Enhanced distributed pretraining of Falcon3 LLM, integrating Triton and optimizing backward-pass for architectural updates in the Megatron based framework.
Accelerated LLM Inference through self-distillation, intermediate layers prediction, and recurrent multi-token prediction.

G42📍Abu Dhabi, UAE 🇦🇪

👨‍💻 Applied Scientist ⌛ 2023/Jun - 2023/Aug (~ 3 months)

Collaborated on the development Jais, an English-Arabic LLM, at G42's Inception.

Managed the LLM Arena framework, benchmarking models (in-house, open-source, and GPT-4) with human annotators using Elo ratings.
Leveraged LLM Arena data to align LLMs with harmlessness and usefulness through RLHF and DPO techniques using the TRL package.

Microsoft Research 📍Bengaluru, India 🇮🇳

👨‍💻 Machine Learning Intern ⌛ 2022/May - 2022/Aug (3 months)

Extensively evaluated the design choices for AI4Bharat's Indic Text-To-Speech systems and open-sourced state-of-the-art models for 13 Indian languages. (ICASSP Paper)

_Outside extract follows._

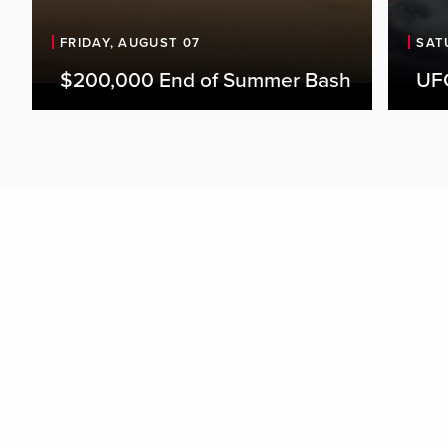
FRIDAY, AUGUST 07
SAT
$200,000 End of Summer Bash
UFC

TCS Research 📍Chennai, India 🇮🇳

👨‍💻 Machine Learning Research Engineer ⌛2019/Apr - 2020/Nov (1 year and 8 months)

Improved time-series forecasting and document retrieval systems using deep learning, NLP, and computer vision.

Enhanced retail sales forecasting with deep neural networks (RNNs, LSTNet) and a novel N-gram method for dynamic pricing. (US Patent)
Implemented RNN-based spatio-temporal travel time prediction, benchmarking against temporal difference-based methods. (IJCNN Paper)
Built an employee profile retrieval system using information parsing and natural language query processing. (Special Initiative Award)
Developed a winning yield prediction model for hybrid corn crops, recommending effective species crossing in the internal hackathon. (Innovation Pride Award)
Designed winning computer vision pipelines for curved text extraction and perspective correction in the internal hackathon with 100+ folks. (Innovation Pride Award)

IIT Madras | AI4Bharat | One Fourth Labs 📍Chennai, India 🇮🇳

👨‍💻 Machine Learning Intern ⌛2018/Dec - 2019/Mar (4 months)

👨‍💻 Summer Research Fellow ⌛2018/Jun - 2018/Aug (2 months)

Built a multilingual scene text translation system and explored attention mechanisms for foreground detection.

Developed a scene text translation system for Indian languages using synthetic datasets, incorporating an Efficient and Accurate Scene Text Detector (EAST) for detection, and Convolutional Recurrent Neural Networks (CRNN) for Classification and Recognition. (Dataset, Detection, Classification, Recognition)
Set up programming competitions for the One Fourth Labs Deep Learning course.
Investigated attention models in Deep Learning, analyzing foreground region detection through proxy data with distinct statistical properties.